Exactly as written and without the pictures, output the entries below.

=-=-=-=-=

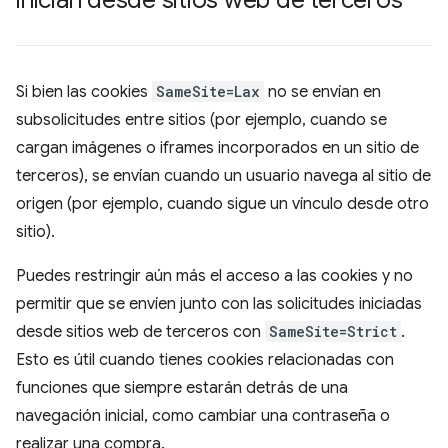
Si bien las cookies
SameSite=Lax
no se envían en
subsolicitudes entre sitios (por ejemplo, cuando se
cargan imágenes o iframes incorporados en un sitio de
terceros), se envían cuando un usuario navega al sitio de
origen (por ejemplo, cuando sigue un vínculo desde otro
sitio).
Puedes restringir aún más el acceso a las cookies y no
permitir que se envíen junto con las solicitudes iniciadas
desde sitios web de terceros con
SameSite=Strict
.
Esto es útil cuando tienes cookies relacionadas con
funciones que siempre estarán detrás de una
navegación inicial, como cambiar una contraseña o
realizar una compra.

=-=-=-=-=

WRITTEN ANSWER:
Si bien las cookies
SameSite=Lax
no se envían en
subsolicitudes entre sitios (por ejemplo, cuando se
cargan imágenes o iframes incorporados en un sitio de
terceros), se envían cuando un usuario navega al sitio de
origen (por ejemplo, cuando sigue un vínculo desde otro
sitio).
Puedes restringir aún más el acceso a las cookies y no
permitir que se envíen junto con las solicitudes iniciadas
desde sitios web de terceros con
SameSite=Strict
.
Esto es útil cuando tienes cookies relacionadas con
funciones que siempre estarán detrás de una
navegación inicial, como cambiar una contraseña o
realizar una compra.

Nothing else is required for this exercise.